Output all of the data exactly as it appears, but leave out any pictures it contains.

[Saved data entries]
###

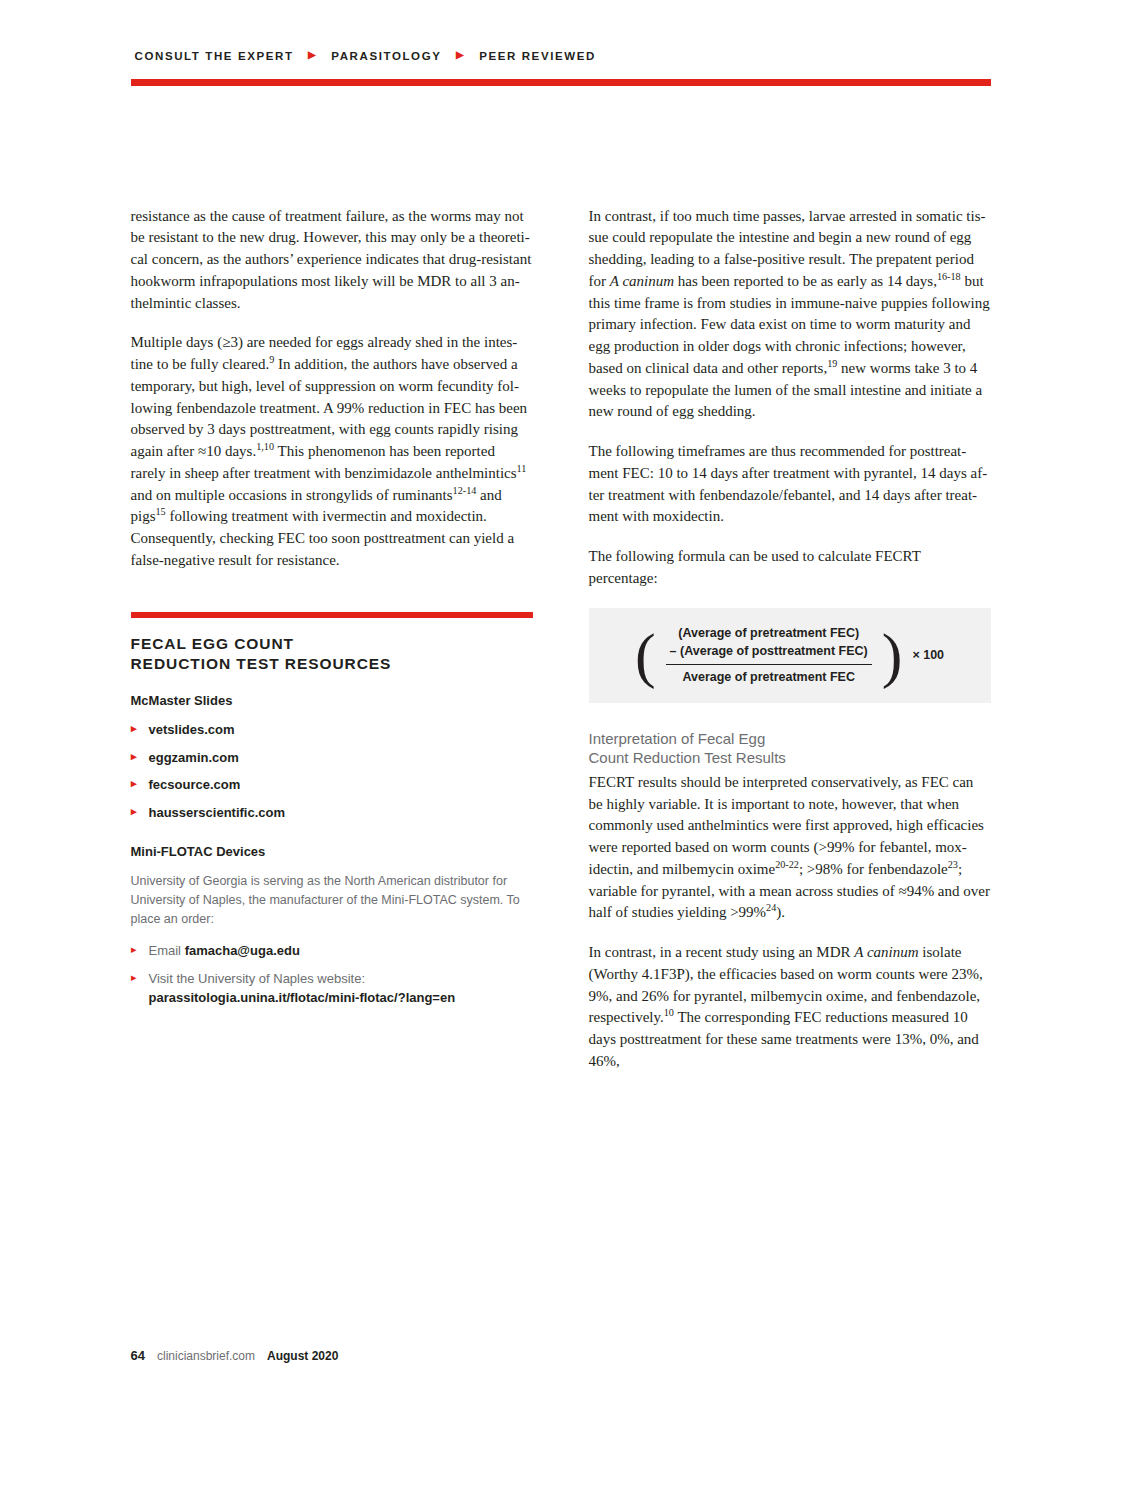CONSULT THE EXPERT ▶ PARASITOLOGY ▶ PEER REVIEWED
resistance as the cause of treatment failure, as the worms may not be resistant to the new drug. However, this may only be a theoretical concern, as the authors’ experience indicates that drug-resistant hookworm infrapopulations most likely will be MDR to all 3 anthelmintic classes.
Multiple days (≥3) are needed for eggs already shed in the intestine to be fully cleared.9 In addition, the authors have observed a temporary, but high, level of suppression on worm fecundity following fenbendazole treatment. A 99% reduction in FEC has been observed by 3 days posttreatment, with egg counts rapidly rising again after ≈10 days.1,10 This phenomenon has been reported rarely in sheep after treatment with benzimidazole anthelmintics11 and on multiple occasions in strongylids of ruminants12-14 and pigs15 following treatment with ivermectin and moxidectin. Consequently, checking FEC too soon posttreatment can yield a false-negative result for resistance.
FECAL EGG COUNT
REDUCTION TEST RESOURCES
McMaster Slides
vetslides.com
eggzamin.com
fecsource.com
hausserscientific.com
Mini-FLOTAC Devices
University of Georgia is serving as the North American distributor for University of Naples, the manufacturer of the Mini-FLOTAC system. To place an order:
Email famacha@uga.edu
Visit the University of Naples website: parassitologia.unina.it/flotac/mini-flotac/?lang=en
In contrast, if too much time passes, larvae arrested in somatic tissue could repopulate the intestine and begin a new round of egg shedding, leading to a false-positive result. The prepatent period for A caninum has been reported to be as early as 14 days,16-18 but this time frame is from studies in immune-naive puppies following primary infection. Few data exist on time to worm maturity and egg production in older dogs with chronic infections; however, based on clinical data and other reports,19 new worms take 3 to 4 weeks to repopulate the lumen of the small intestine and initiate a new round of egg shedding.
The following timeframes are thus recommended for posttreatment FEC: 10 to 14 days after treatment with pyrantel, 14 days after treatment with fenbendazole/febantel, and 14 days after treatment with moxidectin.
The following formula can be used to calculate FECRT percentage:
(
(Average of pretreatment FEC)
– (Average of posttreatment FEC)
Average of pretreatment FEC
) × 100
Interpretation of Fecal Egg
Count Reduction Test Results
FECRT results should be interpreted conservatively, as FEC can be highly variable. It is important to note, however, that when commonly used anthelmintics were first approved, high efficacies were reported based on worm counts (>99% for febantel, moxidectin, and milbemycin oxime20-22; >98% for fenbendazole23; variable for pyrantel, with a mean across studies of ≈94% and over half of studies yielding >99%24).
In contrast, in a recent study using an MDR A caninum isolate (Worthy 4.1F3P), the efficacies based on worm counts were 23%, 9%, and 26% for pyrantel, milbemycin oxime, and fenbendazole, respectively.10 The corresponding FEC reductions measured 10 days posttreatment for these same treatments were 13%, 0%, and 46%,
64 cliniciansbrief.com August 2020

###

### Answer box
CONSULT THE EXPERT ▶ PARASITOLOGY ▶ PEER REVIEWED
resistance as the cause of treatment failure, as the worms may not be resistant to the new drug. However, this may only be a theoretical concern, as the authors’ experience indicates that drug-resistant hookworm infrapopulations most likely will be MDR to all 3 anthelmintic classes.
Multiple days (≥3) are needed for eggs already shed in the intestine to be fully cleared.9 In addition, the authors have observed a temporary, but high, level of suppression on worm fecundity following fenbendazole treatment. A 99% reduction in FEC has been observed by 3 days posttreatment, with egg counts rapidly rising again after ≈10 days.1,10 This phenomenon has been reported rarely in sheep after treatment with benzimidazole anthelmintics11 and on multiple occasions in strongylids of ruminants12-14 and pigs15 following treatment with ivermectin and moxidectin. Consequently, checking FEC too soon posttreatment can yield a false-negative result for resistance.
FECAL EGG COUNT
REDUCTION TEST RESOURCES
McMaster Slides
vetslides.com
eggzamin.com
fecsource.com
hausserscientific.com
Mini-FLOTAC Devices
University of Georgia is serving as the North American distributor for University of Naples, the manufacturer of the Mini-FLOTAC system. To place an order:
Email famacha@uga.edu
Visit the University of Naples website: parassitologia.unina.it/flotac/mini-flotac/?lang=en
In contrast, if too much time passes, larvae arrested in somatic tissue could repopulate the intestine and begin a new round of egg shedding, leading to a false-positive result. The prepatent period for A caninum has been reported to be as early as 14 days,16-18 but this time frame is from studies in immune-naive puppies following primary infection. Few data exist on time to worm maturity and egg production in older dogs with chronic infections; however, based on clinical data and other reports,19 new worms take 3 to 4 weeks to repopulate the lumen of the small intestine and initiate a new round of egg shedding.
The following timeframes are thus recommended for posttreatment FEC: 10 to 14 days after treatment with pyrantel, 14 days after treatment with fenbendazole/febantel, and 14 days after treatment with moxidectin.
The following formula can be used to calculate FECRT percentage:
(
(Average of pretreatment FEC)
– (Average of posttreatment FEC)
Average of pretreatment FEC
) × 100
Interpretation of Fecal Egg
Count Reduction Test Results
FECRT results should be interpreted conservatively, as FEC can be highly variable. It is important to note, however, that when commonly used anthelmintics were first approved, high efficacies were reported based on worm counts (>99% for febantel, moxidectin, and milbemycin oxime20-22; >98% for fenbendazole23; variable for pyrantel, with a mean across studies of ≈94% and over half of studies yielding >99%24).
In contrast, in a recent study using an MDR A caninum isolate (Worthy 4.1F3P), the efficacies based on worm counts were 23%, 9%, and 26% for pyrantel, milbemycin oxime, and fenbendazole, respectively.10 The corresponding FEC reductions measured 10 days posttreatment for these same treatments were 13%, 0%, and 46%,
64 cliniciansbrief.com August 2020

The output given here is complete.